Bad Object 2.0: Games and Gamers

Games of the 1990s

During the 1990s, cinematic and televisual depictions shifted to present more anxious visions of games and gamers, focusing on the potentials for antisocial behavior and the widening gap between generations raised on different types of media and technology. Cultural associations between gaming and antisocial behavior are sometimes supported by social scientific research arguing that games are able to manifest causal or associational "effects" on their players -- especially related to violence -- which may be observed in the real world. It is beyond the scope of this project to recapitulate the body of theoretical writing that seeks to decenter the importance of "effects" research, but I would emphasize my desire to actively distance this project from effects-based models whenever possible. Instead, I hope to use this media survey to diagnose the cultural anxieties and antagonisms evinced by film and TV when representing games and gamers at specific moments in time.

In 1994, public pressure succeeded in establishing a central entity for rating the contents of video games. The social movement that led to the Entertainment Software Ratings Board (ESRB) in 1994 was formed partly in response to improvements in the graphic capabilities of video games and the corresponding emergence of graphically violent games such as Mortal Kombat (Midway 1992). The 1990s also witnessed the first specific attempts by the film industry to produce adaptations of popular video game franchises. The first of these was Super Mario Bros. (1993), co-produced by Nintendo and released by Disney. In spite of the continuing popularity of Nintendo's game franchise, Super Mario Bros. the movie failed at the box office. Hollywood eventually reconciled its desire to capitalize on the popularity of games by eschewing video game aesthetics in favor of loose tie-ins with well-established action and horror genres such as the Street Fighter, Tomb Raider and Resident Evil franchises.

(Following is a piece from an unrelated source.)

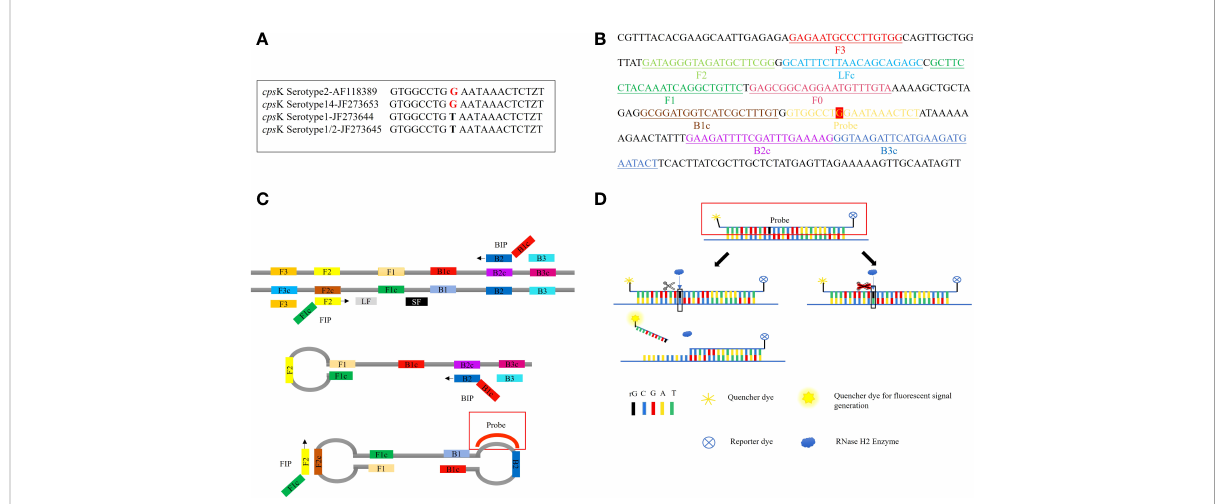
FIGURE 1 Principle of the LP-LAMP Method. (A) Single-nucleotide polymorphism at the 483rd site of the cps K gene for serotype 2, serotype 14, serotype 1, and serotype 1/2 Streptococcus suis . (B) Schematic diagram of the cps K gene showing the position and composition of LP-LAMP primers and probe. (C) The principle of the LP-LAMP method. (D) The working principle of the loop primer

In the absence of more broadly successful strategies for adapting games to the big screen, games shifted from the 1980s convention of playing "starring" roles (e.g., Tron, The Last Starfighter, The Wizard) to the more modest convention of making "cameo" appearances that are contained by a conventional cinematic narrative. As less central narrative elements, games and gamers on film were more readily subjected to critique or ridicule, as seen in the following paths devoted to Generational Conflict, Addiction and Banality. Nonetheless, the terminal points of this discussion include two critical vectors in which I find grounds for hope. First is the legacy of games as potential catalysts for adolescent freedom and competence, which, although less common in the decades after the 1980s, is not entirely eradicated. Second is the appearance in the 2010s of a narrative counter-current in which video games play a productive role in the reconstitution of families and the domestic sphere, the very cultural formations that much of the moral panic surrounding video games supposes to be at risk.